RECORD EXTRACTS:
/---
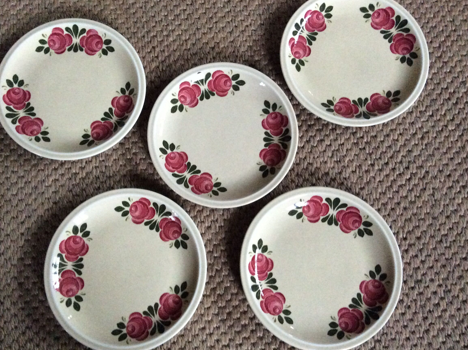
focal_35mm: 36
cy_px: 176
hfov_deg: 51.4
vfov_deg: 39.6
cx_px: 214
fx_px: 486
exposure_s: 1/17
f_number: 2.4
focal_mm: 3.3
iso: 400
\---
ACTIVITY:
Everything in the records must be transcribed exactly, except the pictures, which are left out.

TASK OUTPUT:
focal_35mm: 36
cy_px: 176
hfov_deg: 51.4
vfov_deg: 39.6
cx_px: 214
fx_px: 486
exposure_s: 1/17
f_number: 2.4
focal_mm: 3.3
iso: 400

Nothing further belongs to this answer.